THE TASK:
Keep the pictures out. Copy every line of the listing exactly.
EXERCISE DATA section start
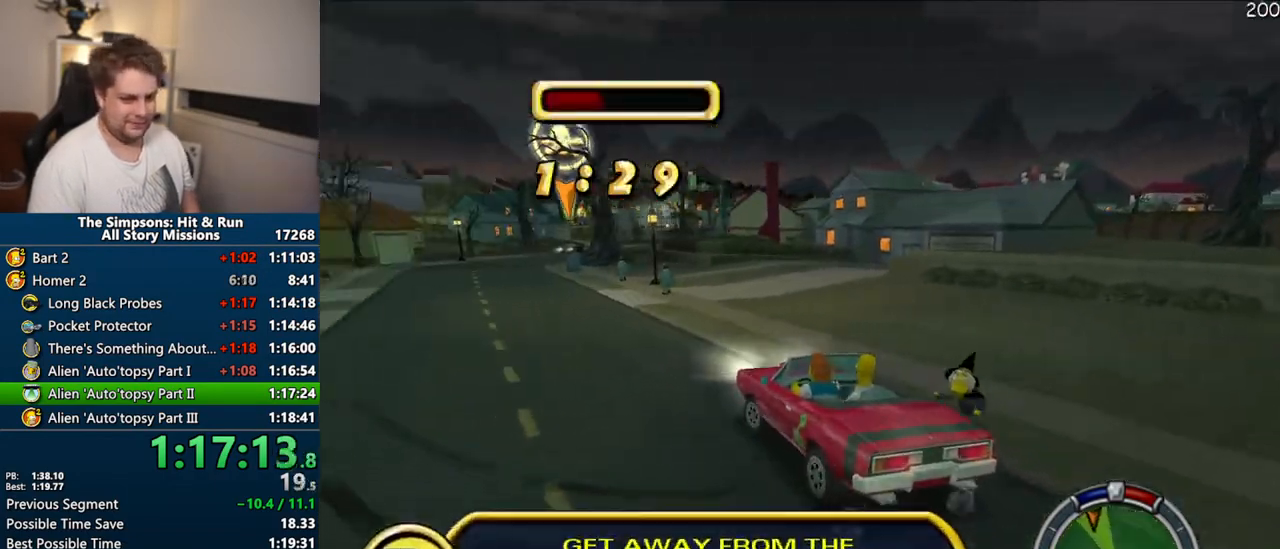
Gameplay with a controller (PlayStation layout); each line is a JSON object with the inputs held at the frame after it. "events" lists button and stick changes between this image and that frame as [ms after this image, input, new state], when the widget could be followed in between. Not read: L3 R3.
{"buttons": ["CROSS"], "left_stick": "center", "right_stick": "center", "events": [[217, "left_stick", "right"], [467, "left_stick", "center"]]}
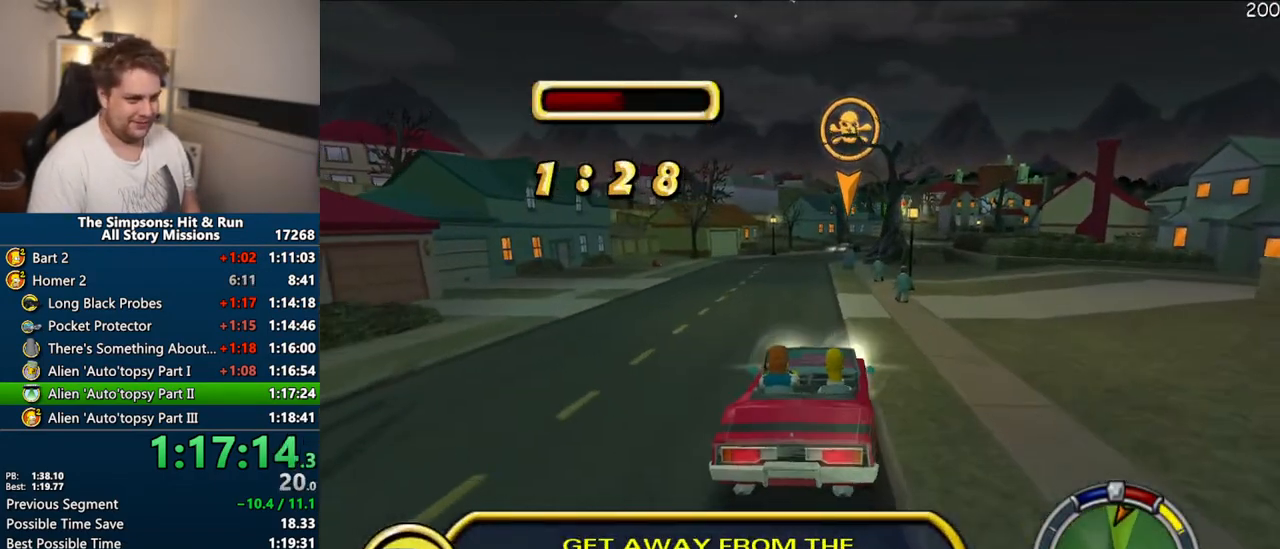
{"buttons": ["CROSS"], "left_stick": "center", "right_stick": "center", "events": [[300, "left_stick", "left"], [450, "left_stick", "center"]]}
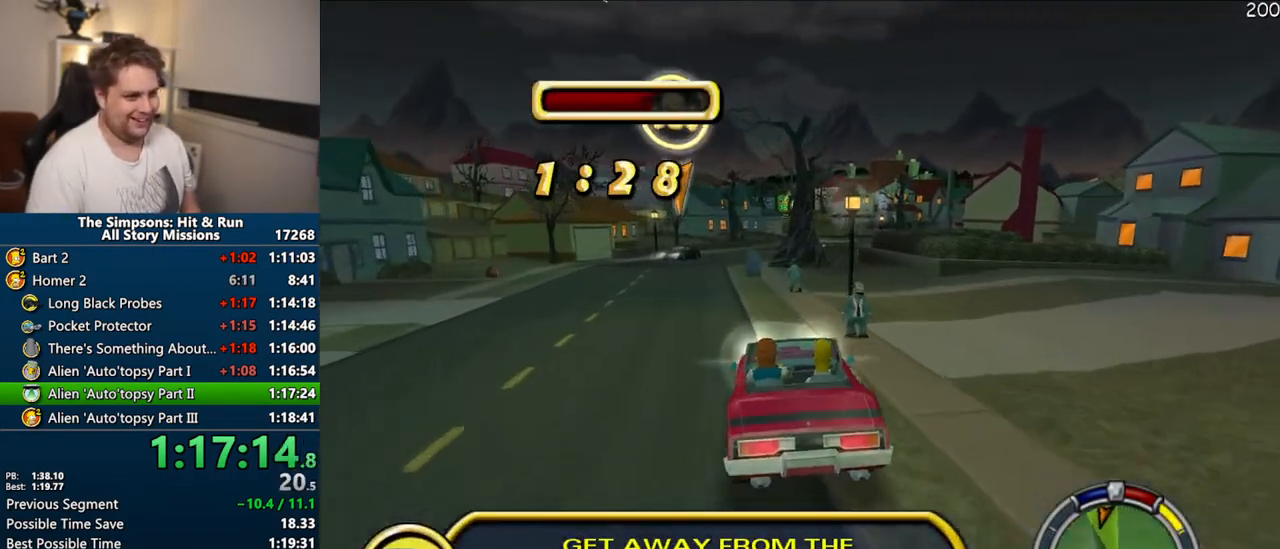
{"buttons": ["CROSS"], "left_stick": "center", "right_stick": "center", "events": []}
EXERCISE DATA section end
YOUR RESPONSE:
Gameplay with a controller (PlayStation layout); each line is a JSON object with the inputs held at the frame after it. "events" lists button and stick changes between this image and that frame as [ms after this image, input, new state], when the widget could be followed in between. Not read: L3 R3.
{"buttons": ["CROSS"], "left_stick": "center", "right_stick": "center", "events": [[217, "left_stick", "right"], [467, "left_stick", "center"]]}
{"buttons": ["CROSS"], "left_stick": "center", "right_stick": "center", "events": [[300, "left_stick", "left"], [450, "left_stick", "center"]]}
{"buttons": ["CROSS"], "left_stick": "center", "right_stick": "center", "events": []}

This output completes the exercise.